*** Source material Section Begins ***

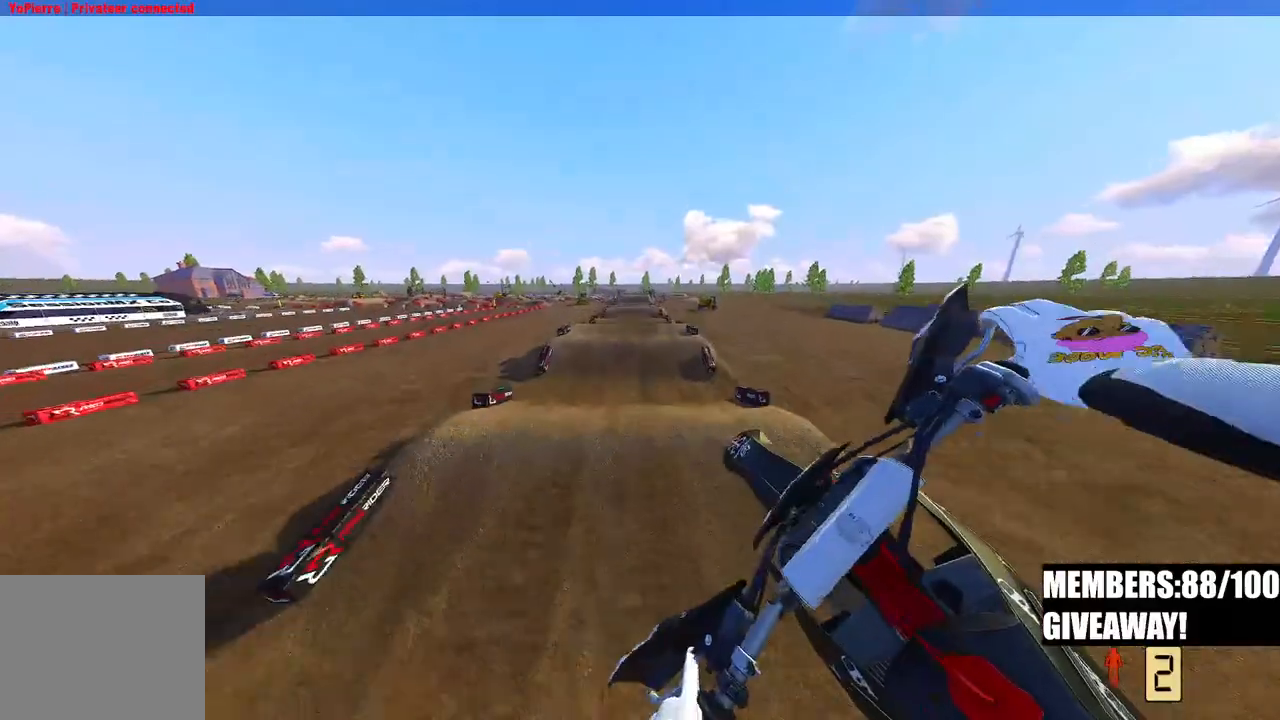
{"buttons": ["R2"], "left_stick": "up-right", "right_stick": "down", "events": [[150, "left_stick", "center"], [467, "left_stick", "up-right"]]}
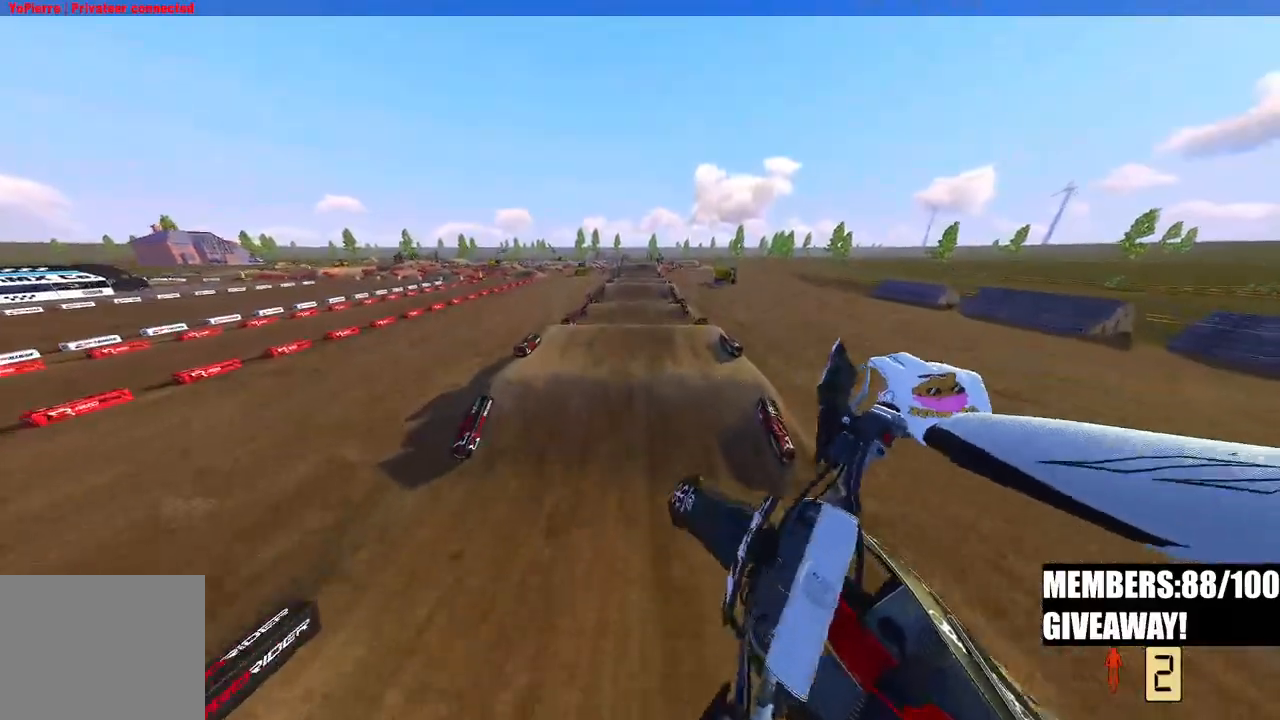
{"buttons": ["R2"], "left_stick": "center", "right_stick": "up", "events": [[50, "right_stick", "center"], [200, "right_stick", "up"], [467, "left_stick", "center"]]}
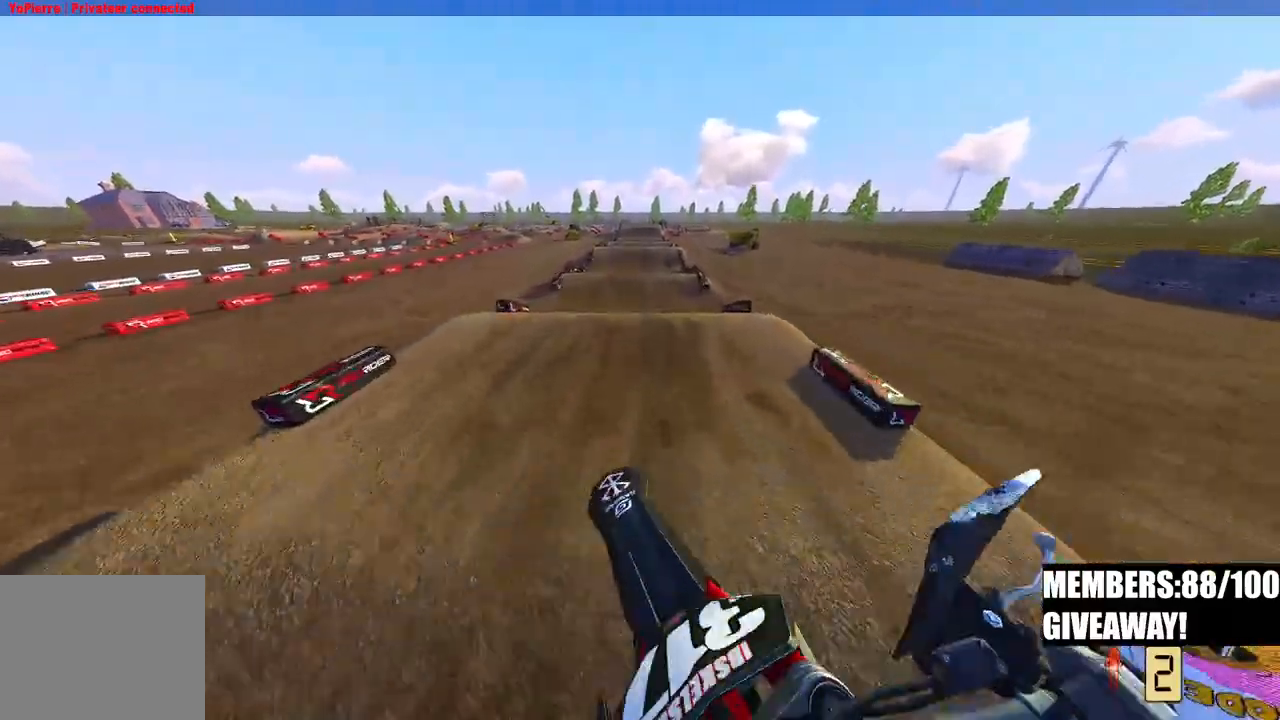
{"buttons": ["R2"], "left_stick": "center", "right_stick": "up", "events": [[400, "R3", "down"], [500, "R3", "up"]]}
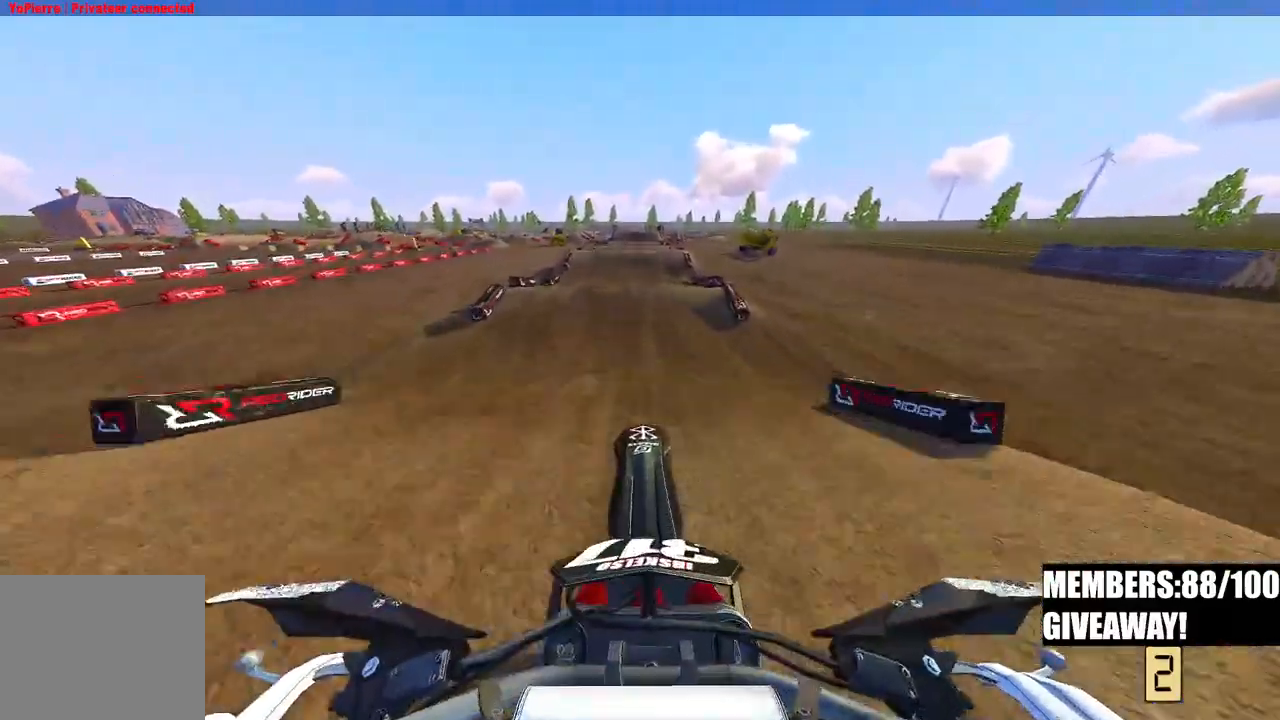
{"buttons": ["R2"], "left_stick": "center", "right_stick": "down", "events": [[217, "right_stick", "down"], [317, "right_stick", "down-left"], [333, "R3", "down"], [417, "R3", "up"], [417, "right_stick", "down"]]}
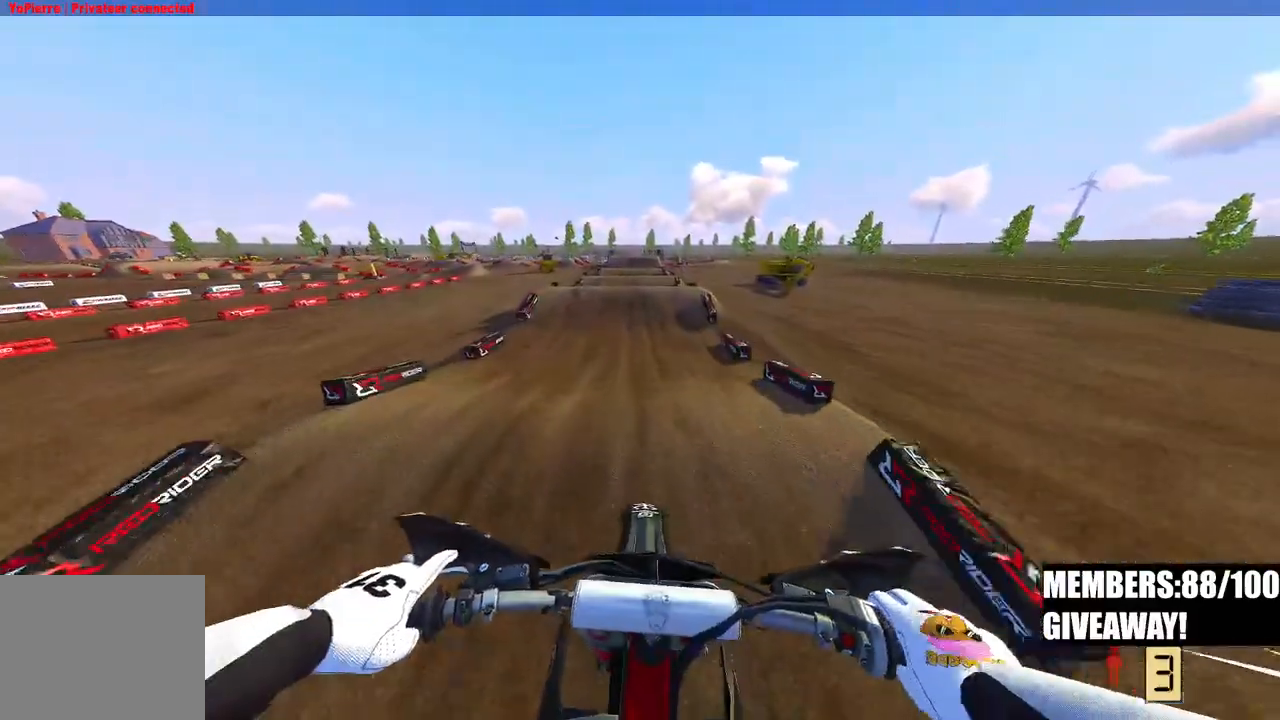
{"buttons": ["R2"], "left_stick": "center", "right_stick": "left", "events": [[67, "right_stick", "center"], [417, "right_stick", "left"]]}
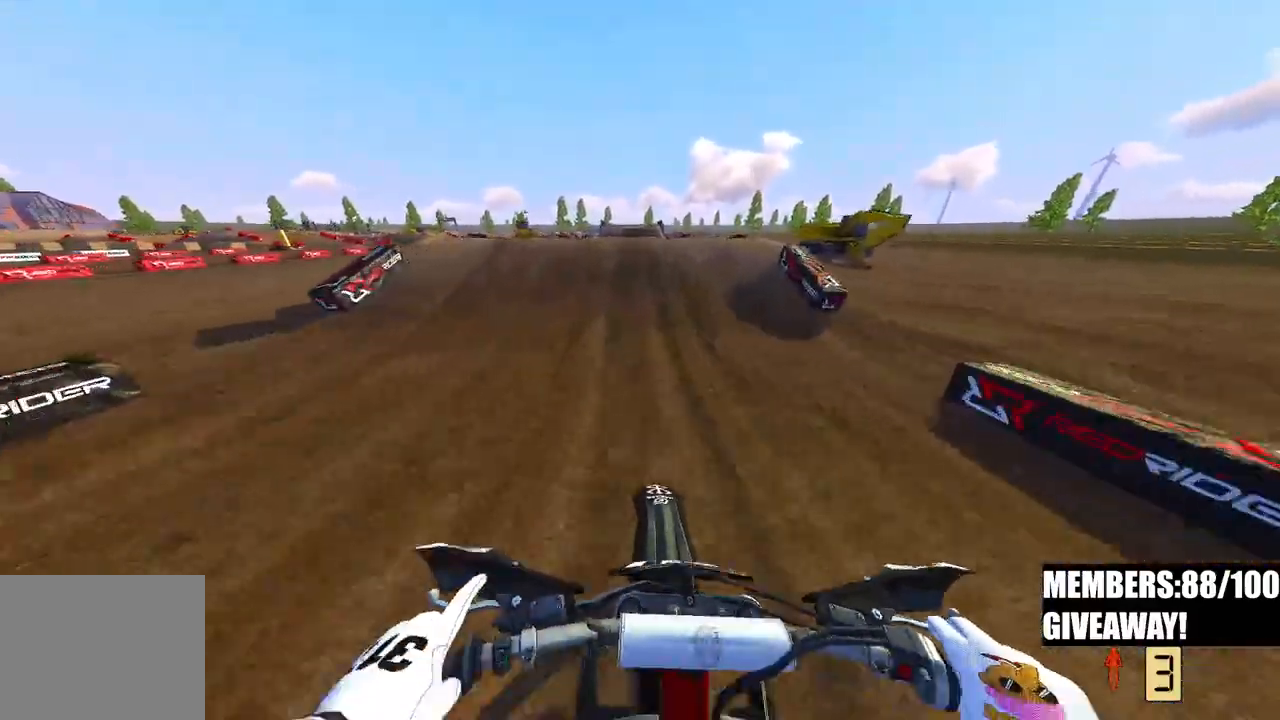
{"buttons": [], "left_stick": "up", "right_stick": "down", "events": [[200, "right_stick", "up"], [300, "R3", "down"], [350, "left_stick", "up-left"], [367, "right_stick", "left"], [450, "left_stick", "up"], [467, "R2", "up"], [500, "R3", "up"], [500, "right_stick", "down"]]}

*** Source material Section Ends ***

### Exercise objective
For each line above that contains the word "down", make a copy.

### Expected answer
{"buttons": ["R2"], "left_stick": "up-right", "right_stick": "down", "events": [[150, "left_stick", "center"], [467, "left_stick", "up-right"]]}
{"buttons": ["R2"], "left_stick": "center", "right_stick": "up", "events": [[400, "R3", "down"], [500, "R3", "up"]]}
{"buttons": ["R2"], "left_stick": "center", "right_stick": "down", "events": [[217, "right_stick", "down"], [317, "right_stick", "down-left"], [333, "R3", "down"], [417, "R3", "up"], [417, "right_stick", "down"]]}
{"buttons": [], "left_stick": "up", "right_stick": "down", "events": [[200, "right_stick", "up"], [300, "R3", "down"], [350, "left_stick", "up-left"], [367, "right_stick", "left"], [450, "left_stick", "up"], [467, "R2", "up"], [500, "R3", "up"], [500, "right_stick", "down"]]}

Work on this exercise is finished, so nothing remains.